■ SET TASK: Copy the stretch of the Billy Joel song article from "Joel stated that people" through "of New York." word for word.

Song by Billy Joel

from the album Turnstiles
- Released: May 1976
- Studio: Ultra Sonic Studio in Hempstead, New York, U.S.
- Genre: Progressive rock
- Length: 5:12
- Label: Columbia
- Songwriter: Billy Joel
- Producer: Billy Joel

= Miami 2017 (Seen the Lights Go Out on Broadway) =

"Miami 2017 (Seen the Lights Go Out on Broadway)" is a song written and originally recorded by Billy Joel which appeared as the final song on his 1976 album Turnstiles. Several live performances of the song have been released. He has performed this song at a number of benefit concerts, including The Concert for New York City for victims of the September 11 attacks in 2001, as well as on the television program Hurricane Sandy: Coming Together for Hurricane Sandy victims in 2012 and during his set at 12-12-12: The Concert for Sandy Relief. Joel has often tweaked the lyrics to the song at his live concerts, particularly at the Live at Shea and Coming Together concerts. On New Year's Eve 2016, Joel performed at the BB&T Center in Sunrise, Florida, a city just north of Miami Dade County. At midnight, he crooned the traditional "Auld Lang Syne" and then immediately went into "Miami 2017".

==Background and story==
The release of Turnstiles followed Billy Joel's return to his hometown of New York City from a brief foray in Los Angeles which resulted in the albums Piano Man and Streetlife Serenade. Several of the songs are linked to this transition, including "Say Goodbye to Hollywood" and "New York State of Mind".

Joel has described it as a "science fiction song" about an apocalypse occurring in New York as a result of discussions that the city was failing in the 1970s. Speaking at the University of Pennsylvania in 2001, Joel explained that he wrote the song while living in Los Angeles in 1975, when New York City was on the verge of default: New York was bordering on bankruptcy, and after asking the Federal government for help, they were denied assistance; this resulted in the famous October 1975 headline on the New York Daily News, "Ford to City: Drop Dead".

Joel stated that people in Los Angeles, including former New Yorkers, were deriding New York for its troubles. Joel says he thought, "If New York's going to go down the tubes, I'm going to go back to New York." He explains that the song depicts the apocalypse occurring in New York, "the skyline tumbling down, this horrendous conflagration happening in New York City." Joel stated that the song is titled "Miami 2017" because many New Yorkers retire to Miami, and the narrator is telling his grandchildren in the year 2017 about what he saw in the destruction of New York.

■ DATASET EXTRACT:
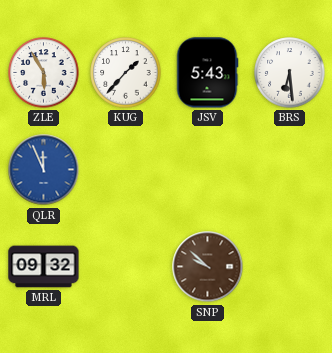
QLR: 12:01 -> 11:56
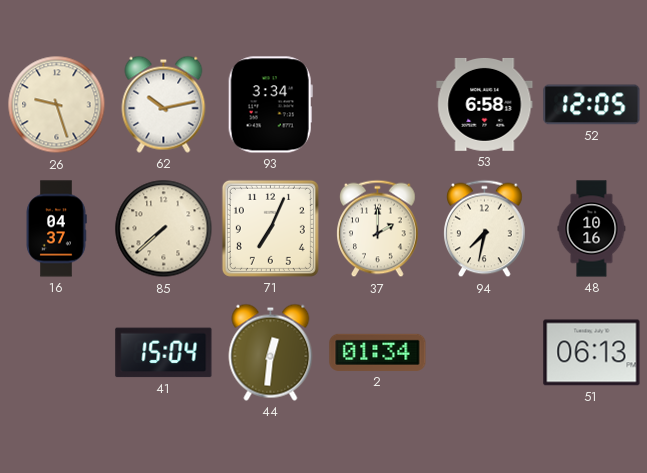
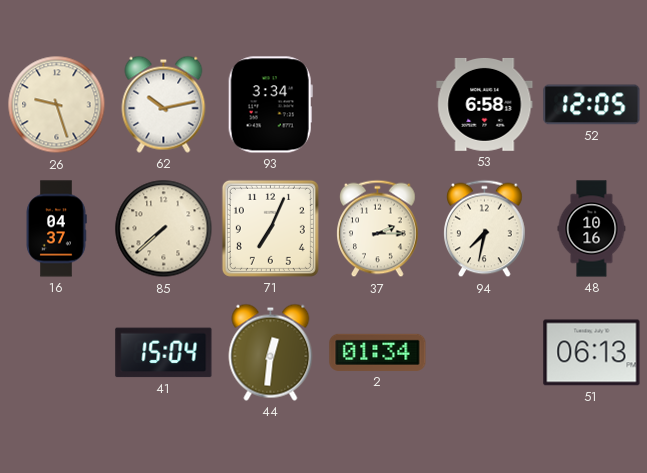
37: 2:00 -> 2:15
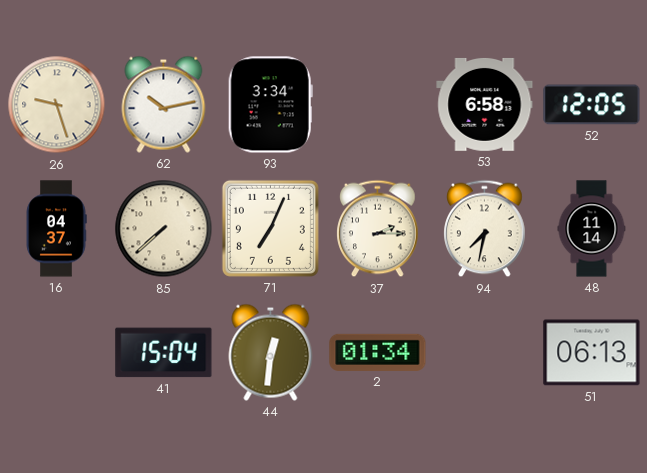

■ TASK SOLUTION:
Joel stated that people in Los Angeles, including former New Yorkers, were deriding New York for its troubles. Joel says he thought, "If New York's going to go down the tubes, I'm going to go back to New York." He explains that the song depicts the apocalypse occurring in New York, "the skyline tumbling down, this horrendous conflagration happening in New York City." Joel stated that the song is titled "Miami 2017" because many New Yorkers retire to Miami, and the narrator is telling his grandchildren in the year 2017 about what he saw in the destruction of New York.